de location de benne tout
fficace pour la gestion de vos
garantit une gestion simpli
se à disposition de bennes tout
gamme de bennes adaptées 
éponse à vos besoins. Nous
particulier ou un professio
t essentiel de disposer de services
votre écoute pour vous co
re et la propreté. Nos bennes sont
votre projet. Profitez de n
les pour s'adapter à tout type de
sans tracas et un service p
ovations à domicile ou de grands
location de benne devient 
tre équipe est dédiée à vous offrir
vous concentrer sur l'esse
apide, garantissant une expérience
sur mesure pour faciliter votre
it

- - -

Count each line of the entries that holds the word "votre", then state the total and nothing more.

_Problem solution_
3